Task statement: Transcribe all of the material below, reproducing every line and character without any change.

(Data excerpts)
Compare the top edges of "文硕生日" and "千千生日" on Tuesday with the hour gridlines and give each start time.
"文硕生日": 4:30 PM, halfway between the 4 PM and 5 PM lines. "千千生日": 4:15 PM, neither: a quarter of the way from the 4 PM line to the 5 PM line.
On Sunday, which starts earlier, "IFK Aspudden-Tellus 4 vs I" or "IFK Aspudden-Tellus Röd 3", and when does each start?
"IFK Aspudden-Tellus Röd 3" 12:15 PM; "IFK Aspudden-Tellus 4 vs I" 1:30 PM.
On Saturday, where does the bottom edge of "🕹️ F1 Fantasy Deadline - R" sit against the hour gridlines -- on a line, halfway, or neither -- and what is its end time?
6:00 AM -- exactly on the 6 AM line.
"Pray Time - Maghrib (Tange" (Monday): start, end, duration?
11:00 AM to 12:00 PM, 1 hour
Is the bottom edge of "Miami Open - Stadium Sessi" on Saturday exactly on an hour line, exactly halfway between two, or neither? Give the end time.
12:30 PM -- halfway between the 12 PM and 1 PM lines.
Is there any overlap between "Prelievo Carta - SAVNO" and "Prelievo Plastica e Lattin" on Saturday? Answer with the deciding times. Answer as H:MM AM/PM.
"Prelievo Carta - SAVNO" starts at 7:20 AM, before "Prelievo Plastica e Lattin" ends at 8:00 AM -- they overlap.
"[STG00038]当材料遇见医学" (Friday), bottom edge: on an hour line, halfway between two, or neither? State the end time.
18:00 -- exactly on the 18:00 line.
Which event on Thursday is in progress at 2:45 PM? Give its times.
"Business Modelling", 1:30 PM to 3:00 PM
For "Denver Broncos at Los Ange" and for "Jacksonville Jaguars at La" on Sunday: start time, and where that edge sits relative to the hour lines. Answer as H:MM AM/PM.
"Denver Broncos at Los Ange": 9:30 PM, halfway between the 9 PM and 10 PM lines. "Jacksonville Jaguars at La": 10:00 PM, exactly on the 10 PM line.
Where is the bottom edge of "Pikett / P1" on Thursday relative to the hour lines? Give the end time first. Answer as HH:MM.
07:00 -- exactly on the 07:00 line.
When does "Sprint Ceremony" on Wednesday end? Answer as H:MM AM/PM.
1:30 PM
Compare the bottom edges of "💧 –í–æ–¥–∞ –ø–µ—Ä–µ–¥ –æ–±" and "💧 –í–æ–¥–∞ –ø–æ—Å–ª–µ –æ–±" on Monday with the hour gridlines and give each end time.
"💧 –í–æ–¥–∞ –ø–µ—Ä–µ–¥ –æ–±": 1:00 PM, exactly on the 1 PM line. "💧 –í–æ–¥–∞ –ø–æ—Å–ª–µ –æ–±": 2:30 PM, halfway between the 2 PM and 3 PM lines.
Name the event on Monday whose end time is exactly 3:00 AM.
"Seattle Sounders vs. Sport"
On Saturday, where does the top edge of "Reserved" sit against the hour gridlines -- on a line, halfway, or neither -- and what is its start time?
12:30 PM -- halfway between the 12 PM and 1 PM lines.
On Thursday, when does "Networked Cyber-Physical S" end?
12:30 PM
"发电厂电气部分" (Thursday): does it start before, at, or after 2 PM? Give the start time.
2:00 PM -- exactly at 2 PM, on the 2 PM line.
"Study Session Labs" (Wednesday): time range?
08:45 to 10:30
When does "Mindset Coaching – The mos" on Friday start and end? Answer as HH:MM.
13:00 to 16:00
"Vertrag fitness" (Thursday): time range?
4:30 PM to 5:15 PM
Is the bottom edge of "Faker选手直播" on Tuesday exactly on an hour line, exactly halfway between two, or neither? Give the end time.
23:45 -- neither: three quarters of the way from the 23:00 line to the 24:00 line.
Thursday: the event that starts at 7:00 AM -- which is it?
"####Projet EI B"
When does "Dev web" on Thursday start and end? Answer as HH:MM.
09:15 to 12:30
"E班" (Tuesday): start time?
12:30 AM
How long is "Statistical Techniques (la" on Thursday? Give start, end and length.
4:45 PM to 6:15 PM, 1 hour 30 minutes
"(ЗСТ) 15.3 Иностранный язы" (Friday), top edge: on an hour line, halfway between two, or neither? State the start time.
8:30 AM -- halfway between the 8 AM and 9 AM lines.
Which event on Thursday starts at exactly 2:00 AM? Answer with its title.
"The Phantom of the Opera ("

Expected answer:
Compare the top edges of "文硕生日" and "千千生日" on Tuesday with the hour gridlines and give each start time.
"文硕生日": 4:30 PM, halfway between the 4 PM and 5 PM lines. "千千生日": 4:15 PM, neither: a quarter of the way from the 4 PM line to the 5 PM line.
On Sunday, which starts earlier, "IFK Aspudden-Tellus 4 vs I" or "IFK Aspudden-Tellus Röd 3", and when does each start?
"IFK Aspudden-Tellus Röd 3" 12:15 PM; "IFK Aspudden-Tellus 4 vs I" 1:30 PM.
On Saturday, where does the bottom edge of "🕹️ F1 Fantasy Deadline - R" sit against the hour gridlines -- on a line, halfway, or neither -- and what is its end time?
6:00 AM -- exactly on the 6 AM line.
"Pray Time - Maghrib (Tange" (Monday): start, end, duration?
11:00 AM to 12:00 PM, 1 hour
Is the bottom edge of "Miami Open - Stadium Sessi" on Saturday exactly on an hour line, exactly halfway between two, or neither? Give the end time.
12:30 PM -- halfway between the 12 PM and 1 PM lines.
Is there any overlap between "Prelievo Carta - SAVNO" and "Prelievo Plastica e Lattin" on Saturday? Answer with the deciding times. Answer as H:MM AM/PM.
"Prelievo Carta - SAVNO" starts at 7:20 AM, before "Prelievo Plastica e Lattin" ends at 8:00 AM -- they overlap.
"[STG00038]当材料遇见医学" (Friday), bottom edge: on an hour line, halfway between two, or neither? State the end time.
18:00 -- exactly on the 18:00 line.
Which event on Thursday is in progress at 2:45 PM? Give its times.
"Business Modelling", 1:30 PM to 3:00 PM
For "Denver Broncos at Los Ange" and for "Jacksonville Jaguars at La" on Sunday: start time, and where that edge sits relative to the hour lines. Answer as H:MM AM/PM.
"Denver Broncos at Los Ange": 9:30 PM, halfway between the 9 PM and 10 PM lines. "Jacksonville Jaguars at La": 10:00 PM, exactly on the 10 PM line.
Where is the bottom edge of "Pikett / P1" on Thursday relative to the hour lines? Give the end time first. Answer as HH:MM.
07:00 -- exactly on the 07:00 line.
When does "Sprint Ceremony" on Wednesday end? Answer as H:MM AM/PM.
1:30 PM
Compare the bottom edges of "💧 –í–æ–¥–∞ –ø–µ—Ä–µ–¥ –æ–±" and "💧 –í–æ–¥–∞ –ø–æ—Å–ª–µ –æ–±" on Monday with the hour gridlines and give each end time.
"💧 –í–æ–¥–∞ –ø–µ—Ä–µ–¥ –æ–±": 1:00 PM, exactly on the 1 PM line. "💧 –í–æ–¥–∞ –ø–æ—Å–ª–µ –æ–±": 2:30 PM, halfway between the 2 PM and 3 PM lines.
Name the event on Monday whose end time is exactly 3:00 AM.
"Seattle Sounders vs. Sport"
On Saturday, where does the top edge of "Reserved" sit against the hour gridlines -- on a line, halfway, or neither -- and what is its start time?
12:30 PM -- halfway between the 12 PM and 1 PM lines.
On Thursday, when does "Networked Cyber-Physical S" end?
12:30 PM
"发电厂电气部分" (Thursday): does it start before, at, or after 2 PM? Give the start time.
2:00 PM -- exactly at 2 PM, on the 2 PM line.
"Study Session Labs" (Wednesday): time range?
08:45 to 10:30
When does "Mindset Coaching – The mos" on Friday start and end? Answer as HH:MM.
13:00 to 16:00
"Vertrag fitness" (Thursday): time range?
4:30 PM to 5:15 PM
Is the bottom edge of "Faker选手直播" on Tuesday exactly on an hour line, exactly halfway between two, or neither? Give the end time.
23:45 -- neither: three quarters of the way from the 23:00 line to the 24:00 line.
Thursday: the event that starts at 7:00 AM -- which is it?
"####Projet EI B"
When does "Dev web" on Thursday start and end? Answer as HH:MM.
09:15 to 12:30
"E班" (Tuesday): start time?
12:30 AM
How long is "Statistical Techniques (la" on Thursday? Give start, end and length.
4:45 PM to 6:15 PM, 1 hour 30 minutes
"(ЗСТ) 15.3 Иностранный язы" (Friday), top edge: on an hour line, halfway between two, or neither? State the start time.
8:30 AM -- halfway between the 8 AM and 9 AM lines.
Which event on Thursday starts at exactly 2:00 AM? Answer with its title.
"The Phantom of the Opera ("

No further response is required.